Five Finance Tips for States on School Funding

If my Google alerts are any indication, 2016 is a hot year for state school finance (first time “hot” and “school finance” have been used in a sentence together?). Kansas hit the news dramatically with the court imposing a June 30 deadline to fix its school funding system or schools will not open next fall. Some of this year’s other sizzling school finance stories include:

  • A handful of states are in court on charges of inequitable or inadequate funding or both, including California and Texas, with Texas expecting a high court decision soon that could require somewhere between $0 and $10 billion new dollars per year for public schools.
  • The Washington legislature is racking up $100,000 a day in legal fees for failing to address a 2012 ruling.
  • Michigan may increase spending flexibility to facilitate technology purchases.
  • Nebraska’s governor wants to cap school spending and school board taxing authority.
  • Colorado’s legislature is rigorously studying its school funding system, laying the groundwork for future action.
  • Arizona will soon implement a wonky but consequential shift in the way it counts students and is pondering big changes to public education revenue streams.

While funding alone cannot guarantee great outcomes, unstable, inadequate, or poorly-designed funding systems fail to create a solid foundation on which great things can be built.  

As these states (and all states) deal with these big funding questions, here are five things to consider:

1. Equity should drive the framework for state funding systems.

Allocating school funding and establishing and holding schools accountable for learning standards are two primary functions of states as the guarantors of the right to education. The ability of all schools to deliver on that guarantee depends on the equitable distribution of resources supporting them. Most, if not all, state funding systems are fundamentally geared to address equity, but those gears get sticky when policymakers add elements aimed at addressing other priorities, often for political expediency. Legislators must always keep their eye on the ball. (Hint: Equity is the ball.)

2. Student-based funding makes the most sense from an equity perspective and an operational one.

A student-based formula links the flow of funds directly to the key cost driver in the system, kids and their educational needs. Weights for student characteristics linked to the need for increased educational support—like economic disadvantage, status as an English language learner, or special education needs—ensure that the most funds flow to schools serving the highest need students. And weights for small or sparsely populated districts can compensate for diseconomies of scale that disadvantage smaller and often rural districts. A smartly designed student-based funding structure delivers funds tied directly to the needs of students—what’s more equitable than that? And what better basis for spending decisions at the local level than a revenue stream predicated on the needs of children?

3. Addressing student funding equity also addresses taxpayer equity.

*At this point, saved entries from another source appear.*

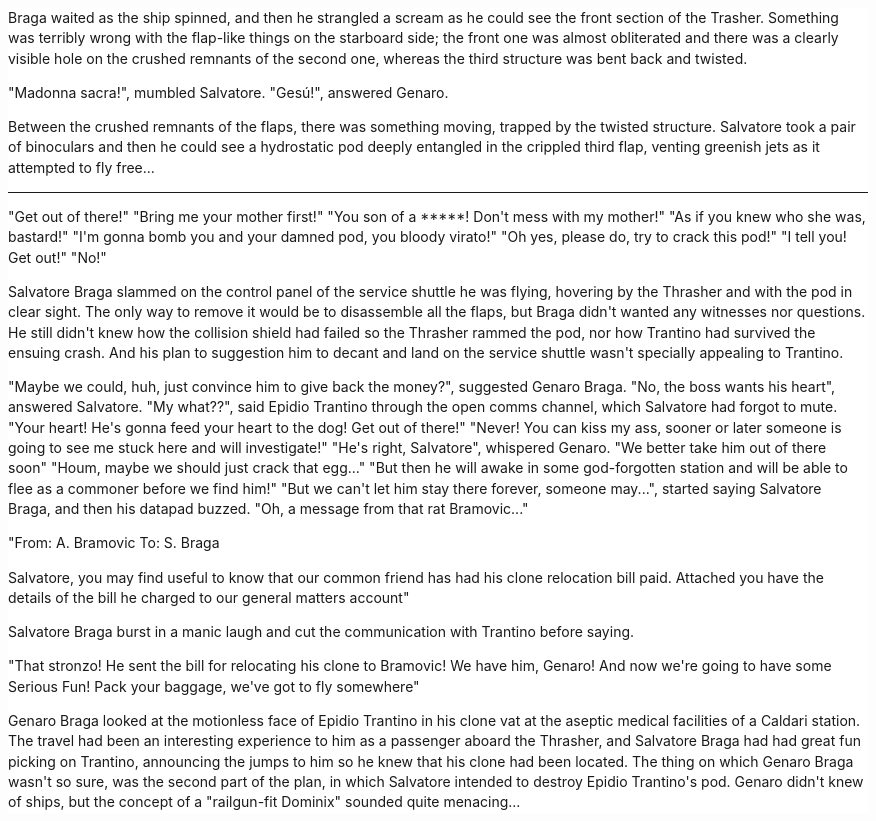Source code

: Braga waited as the ship spinned, and then he strangled a scream as he could see the front section of the Trasher. Something was terribly wrong with the flap-like things on the starboard side; the front one was almost obliterated and there was a clearly visible hole on the crushed remnants of the second one, whereas the third structure was bent back and twisted.

"Madonna sacra!", mumbled Salvatore.
"Gesú!", answered Genaro.

Between the crushed remnants of the flaps, there was something moving, trapped by the twisted structure. Salvatore took a pair of binoculars and then he could see a hydrostatic pod deeply entangled in the crippled third flap, venting greenish jets as it attempted to fly free...

*********************************************************

"Get out of there!"
"Bring me your mother first!"
"You son of a *****! Don't mess with my mother!"
"As if you knew who she was, bastard!"
"I'm gonna bomb you and your damned pod, you bloody virato!"
"Oh yes, please do, try to crack this pod!"
"I tell you! Get out!"
"No!"

Salvatore Braga slammed on the control panel of the service shuttle he was flying, hovering by the Thrasher and with the pod in clear sight. The only way to remove it would be to disassemble all the flaps, but Braga didn't wanted any witnesses nor questions. He still didn't knew how the collision shield had failed so the Thrasher rammed the pod, nor how Trantino had survived the ensuing crash. And his plan to suggestion him to decant and land on the service shuttle wasn't specially appealing to Trantino.

"Maybe we could, huh, just convince him to give back the money?", suggested Genaro Braga.
"No, the boss wants his heart", answered Salvatore.
"My what??", said Epidio Trantino through the open comms channel, which Salvatore had forgot to mute.
"Your heart! He's gonna feed your heart to the dog! Get out of there!"
"Never! You can kiss my ass, sooner or later someone is going to see me stuck here and will investigate!"
"He's right, Salvatore", whispered Genaro. "We better take him out of there soon"
"Houm, maybe we should just crack that egg..."
"But then he will awake in some god-forgotten station and will be able to flee as a commoner before we find him!"
"But we can't let him stay there forever, someone may...", started saying Salvatore Braga, and then his datapad buzzed. "Oh, a message from that rat Bramovic..."

"From: A. Bramovic
To: S. Braga

Salvatore, you may find useful to know that our common friend has had his clone relocation bill paid. Attached you have the details of the bill he charged to our general matters account"

Salvatore Braga burst in a manic laugh and cut the communication with Trantino before saying.

"That stronzo! He sent the bill for relocating his clone to Bramovic! We have him, Genaro! And now we're going to have some Serious Fun! Pack your baggage, we've got to fly somewhere"

Genaro Braga looked at the motionless face of Epidio Trantino in his clone vat at the aseptic medical facilities of a Caldari station. The travel had been an interesting experience to him as a passenger aboard the Thrasher, and Salvatore Braga had had great fun picking on Trantino, announcing the jumps to him so he knew that his clone had been located. The thing on which Genaro Braga wasn't so sure, was the second part of the plan, in which Salvatore intended to destroy Epidio Trantino's pod. Genaro didn't knew of ships, but the concept of a "railgun-fit Dominix" sounded quite menacing...
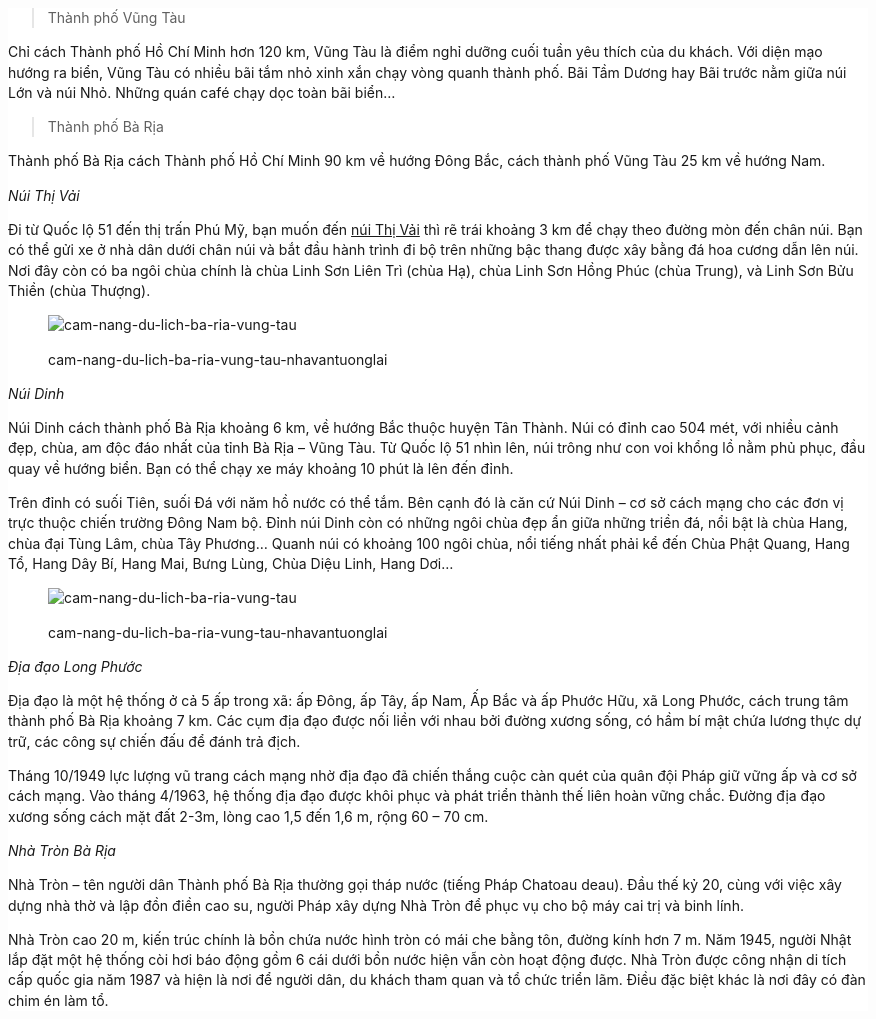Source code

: > Thành phố Vũng Tàu

Chỉ cách Thành phố Hồ Chí Minh hơn 120 km, Vũng Tàu là điểm nghỉ dưỡng cuối tuần yêu thích của du khách. Với diện mạo hướng ra biển, Vũng Tàu có nhiều bãi tắm nhỏ xinh xắn chạy vòng quanh thành phố. Bãi Tầm Dương hay Bãi trước nằm giữa núi Lớn và núi Nhỏ. Những quán café chạy dọc toàn bãi biển…

> Thành phố Bà Rịa

Thành phố Bà Rịa cách Thành phố Hồ Chí Minh 90 km về hướng Đông Bắc, cách thành phố Vũng Tàu 25 km về hướng Nam.

_Núi Thị Vải_

Đi từ Quốc lộ 51 đến thị trấn Phú Mỹ, bạn muốn đến [núi Thị Vải](/article) thì rẽ trái khoảng 3 km để chạy theo đường mòn đến chân núi. Bạn có thể gửi xe ở nhà dân dưới chân núi và bắt đầu hành trình đi bộ trên những bậc thang được xây bằng đá hoa cương dẫn lên núi. Nơi đây còn có ba ngôi chùa chính là chùa Linh Sơn Liên Trì (chùa Hạ), chùa Linh Sơn Hồng Phúc (chùa Trung), và Linh Sơn Bửu Thiền (chùa Thượng).

<figure><img src="https://banmaixanh.vercel.app/image/article/du-lich-ba-ria-vung-tau-037.jpg" alt="cam-nang-du-lich-ba-ria-vung-tau" height=100% width=100%><figcaption><p>cam-nang-du-lich-ba-ria-vung-tau-nhavantuonglai</p></figcaption></figure>

_Núi Dinh_

Núi Dinh cách thành phố Bà Rịa khoảng 6 km, về hướng Bắc thuộc huyện Tân Thành. Núi có đỉnh cao 504 mét, với nhiều cảnh đẹp, chùa, am độc đáo nhất của tỉnh Bà Rịa – Vũng Tàu. Từ Quốc lộ 51 nhìn lên, núi trông như con voi khổng lồ nằm phủ phục, đầu quay về hướng biển. Bạn có thể chạy xe máy khoảng 10 phút là lên đến đỉnh.

Trên đỉnh có suối Tiên, suối Đá với năm hồ nước có thể tắm. Bên cạnh đó là căn cứ Núi Dinh – cơ sở cách mạng cho các đơn vị trực thuộc chiến trường Đông Nam bộ. Đỉnh núi Dinh còn có những ngôi chùa đẹp ẩn giữa những triền đá, nổi bật là chùa Hang, chùa đại Tùng Lâm, chùa Tây Phương… Quanh núi có khoảng 100 ngôi chùa, nổi tiếng nhất phải kể đến Chùa Phật Quang, Hang Tổ, Hang Dây Bí, Hang Mai, Bưng Lùng, Chùa Diệu Linh, Hang Dơi…

<figure><img src="https://banmaixanh.vercel.app/image/article/du-lich-ba-ria-vung-tau-038.jpg" alt="cam-nang-du-lich-ba-ria-vung-tau" height=100% width=100%><figcaption><p>cam-nang-du-lich-ba-ria-vung-tau-nhavantuonglai</p></figcaption></figure>

_Địa đạo Long Phước_

Địa đạo là một hệ thống ở cả 5 ấp trong xã: ấp Đông, ấp Tây, ấp Nam, Ấp Bắc và ấp Phước Hữu, xã Long Phước, cách trung tâm thành phố Bà Rịa khoảng 7 km. Các cụm địa đạo được nối liền với nhau bởi đường xương sống, có hầm bí mật chứa lương thực dự trữ, các công sự chiến đấu để đánh trả địch.

Tháng 10/1949 lực lượng vũ trang cách mạng nhờ địa đạo đã chiến thắng cuộc càn quét của quân đội Pháp giữ vững ấp và cơ sở cách mạng. Vào tháng 4/1963, hệ thống địa đạo được khôi phục và phát triển thành thế liên hoàn vững chắc. Đường địa đạo xương sống cách mặt đất 2-3m, lòng cao 1,5 đến 1,6 m, rộng 60 – 70 cm.

_Nhà Tròn Bà Rịa_

Nhà Tròn – tên người dân Thành phố Bà Rịa thường gọi tháp nước (tiếng Pháp Chatoau deau). Đầu thế kỷ 20, cùng với việc xây dựng nhà thờ và lập đồn điền cao su, người Pháp xây dựng Nhà Tròn để phục vụ cho bộ máy cai trị và binh lính.

Nhà Tròn cao 20 m, kiến trúc chính là bồn chứa nước hình tròn có mái che bằng tôn, đường kính hơn 7 m. Năm 1945, người Nhật lắp đặt một hệ thống còi hơi báo động gồm 6 cái dưới bồn nước hiện vẫn còn hoạt động được. Nhà Tròn được công nhận di tích cấp quốc gia năm 1987 và hiện là nơi để người dân, du khách tham quan và tổ chức triển lãm. Điều đặc biệt khác là nơi đây có đàn chim én làm tổ.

States’ heavy reliance on local property tax for school funding drives a large measure of the inequity in school finance. From a student perspective, the issue is easy to see—children living in more property-poor communities often attend lower-funded schools because of disparities in local revenue. But there’s a taxpayer issue here too. Proponents of “local discretion” argue that local voters should be permitted to tax themselves as they see fit based on the level of education services they want to provide. But how does that work when District A generates $100 per student at $1.00 tax rate, and District B generates $1 per student at the same rate? District B’s taxpayers show the same willingness to pay, but they (and their schools) get much less for their effort. The playing field must be level or it isn’t true discretion. Some states provide funding to less property-wealthy districts to enable them to generate comparable revenue at comparable rates (equalization). But this doesn’t happen everywhere all the time. And where and when it doesn’t happen, poor communities and their schools and students lose.

4. Spending flexibility creates space for innovation.

A well-designed equitable funding formula doesn’t need to dictate how districts spend money. Yes, some parameters may be necessary with some funding streams, like those tied to federal grants or supporting fixed costs like teacher pension contributions. But moving away from categorical restrictions on expenditures passed down from the state gives districts the ability to more nimbly adapt to changing instructional needs and provides a necessary condition for innovation. Bottom line: Keep the allocation of school funding as close to students and their needs as possible, and let local spending decisions follow locally.

5. Try to stay out of court.

Lawsuits take a long time, and children attend potentially under-resourced schools for years while adults duke it out. Exhibit A: Washington’s legislature is still grappling with a 2012 ruling on a case that was filed in 2007. A child entering kindergarten when the suit was filed is now in high school. Too bad for her. And lawsuits breed ill will among the very people who ultimately must work together to design the solutions.

School finance policy isn’t simple. But it is arguably the most important policy debate in state houses. Lawmakers must act with the guiding principles of equity and flexibility front and center to build the foundation on which system of schools that serves children well can thrive.

One thought on “Five Finance Tips for States on School Funding

  1. Jay Blain

    I agree with the points made in this post but I think another point needs to be added, adequacy. You can have a very equitable system but if the funding is not adequate, what good is it?